## TASK TO COMPLETE
Could you copy, word for word, every row from the one containing "Highlight duodenum." down to the last row, with both ends included and the pictures left out?

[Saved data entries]
[Start]

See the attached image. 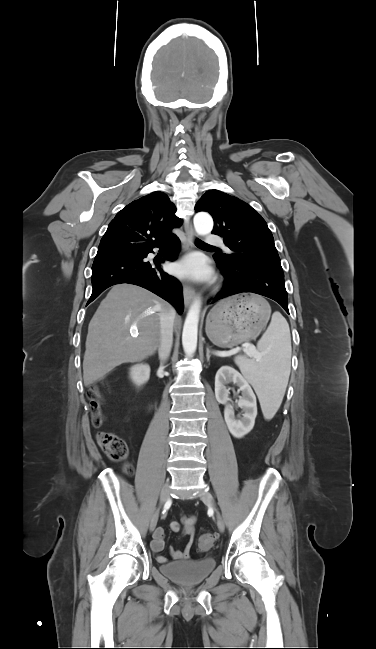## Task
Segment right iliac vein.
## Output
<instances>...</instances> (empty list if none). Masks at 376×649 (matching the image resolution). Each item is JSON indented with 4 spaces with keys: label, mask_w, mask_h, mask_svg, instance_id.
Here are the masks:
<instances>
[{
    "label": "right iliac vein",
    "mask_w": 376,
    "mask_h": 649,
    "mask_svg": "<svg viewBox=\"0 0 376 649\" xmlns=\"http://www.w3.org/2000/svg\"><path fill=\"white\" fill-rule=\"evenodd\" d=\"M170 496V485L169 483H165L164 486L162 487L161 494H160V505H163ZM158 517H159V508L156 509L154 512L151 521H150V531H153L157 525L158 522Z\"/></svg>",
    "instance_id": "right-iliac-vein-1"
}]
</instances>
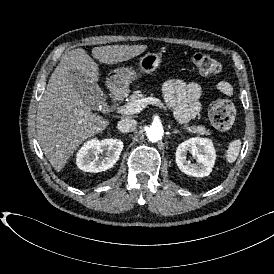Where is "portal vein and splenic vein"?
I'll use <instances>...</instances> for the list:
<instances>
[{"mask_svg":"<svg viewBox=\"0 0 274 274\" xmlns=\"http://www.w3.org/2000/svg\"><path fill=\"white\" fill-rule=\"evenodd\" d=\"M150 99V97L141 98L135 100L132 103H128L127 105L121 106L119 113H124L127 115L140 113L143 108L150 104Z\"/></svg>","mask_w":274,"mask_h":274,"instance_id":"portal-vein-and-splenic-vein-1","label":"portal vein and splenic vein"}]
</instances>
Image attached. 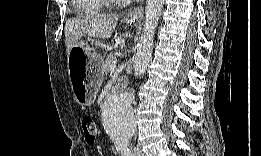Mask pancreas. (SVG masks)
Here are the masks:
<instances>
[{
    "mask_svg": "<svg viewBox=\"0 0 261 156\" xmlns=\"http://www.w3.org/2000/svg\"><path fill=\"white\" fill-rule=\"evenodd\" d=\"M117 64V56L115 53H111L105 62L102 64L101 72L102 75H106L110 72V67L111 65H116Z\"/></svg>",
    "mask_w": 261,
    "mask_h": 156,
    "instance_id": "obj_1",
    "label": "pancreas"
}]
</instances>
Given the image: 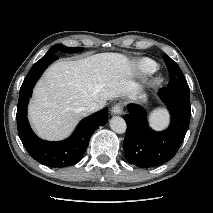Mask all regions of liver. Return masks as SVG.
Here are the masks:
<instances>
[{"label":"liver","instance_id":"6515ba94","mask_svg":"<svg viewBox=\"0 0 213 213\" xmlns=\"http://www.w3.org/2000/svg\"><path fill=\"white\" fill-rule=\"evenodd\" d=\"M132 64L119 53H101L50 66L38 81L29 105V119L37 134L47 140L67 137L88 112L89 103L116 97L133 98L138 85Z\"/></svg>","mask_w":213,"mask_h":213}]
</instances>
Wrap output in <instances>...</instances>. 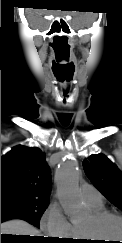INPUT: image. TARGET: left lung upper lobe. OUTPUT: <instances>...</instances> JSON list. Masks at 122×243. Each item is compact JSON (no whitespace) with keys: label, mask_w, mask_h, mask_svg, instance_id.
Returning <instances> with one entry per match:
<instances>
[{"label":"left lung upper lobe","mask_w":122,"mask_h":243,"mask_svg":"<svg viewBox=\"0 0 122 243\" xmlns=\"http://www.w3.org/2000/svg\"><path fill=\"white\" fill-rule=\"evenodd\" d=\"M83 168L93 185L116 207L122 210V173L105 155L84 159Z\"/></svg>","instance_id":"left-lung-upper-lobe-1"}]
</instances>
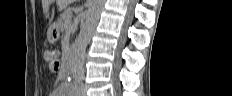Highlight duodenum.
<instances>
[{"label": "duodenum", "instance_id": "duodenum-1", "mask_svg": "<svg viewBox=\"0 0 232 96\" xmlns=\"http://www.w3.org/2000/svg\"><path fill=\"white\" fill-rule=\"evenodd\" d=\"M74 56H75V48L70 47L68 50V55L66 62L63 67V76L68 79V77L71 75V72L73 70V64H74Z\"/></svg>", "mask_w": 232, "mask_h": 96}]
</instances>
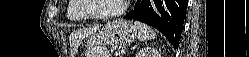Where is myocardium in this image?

[End]

## OUTPUT OF THE EXERCISE
Highlight duodenum.
<instances>
[{"label": "duodenum", "instance_id": "duodenum-1", "mask_svg": "<svg viewBox=\"0 0 232 96\" xmlns=\"http://www.w3.org/2000/svg\"><path fill=\"white\" fill-rule=\"evenodd\" d=\"M74 56H75V48L70 47L68 50V55L66 62L63 67V76L68 79V77L71 75V72L73 70V64H74Z\"/></svg>", "mask_w": 232, "mask_h": 96}]
</instances>
Where is myocardium in this image?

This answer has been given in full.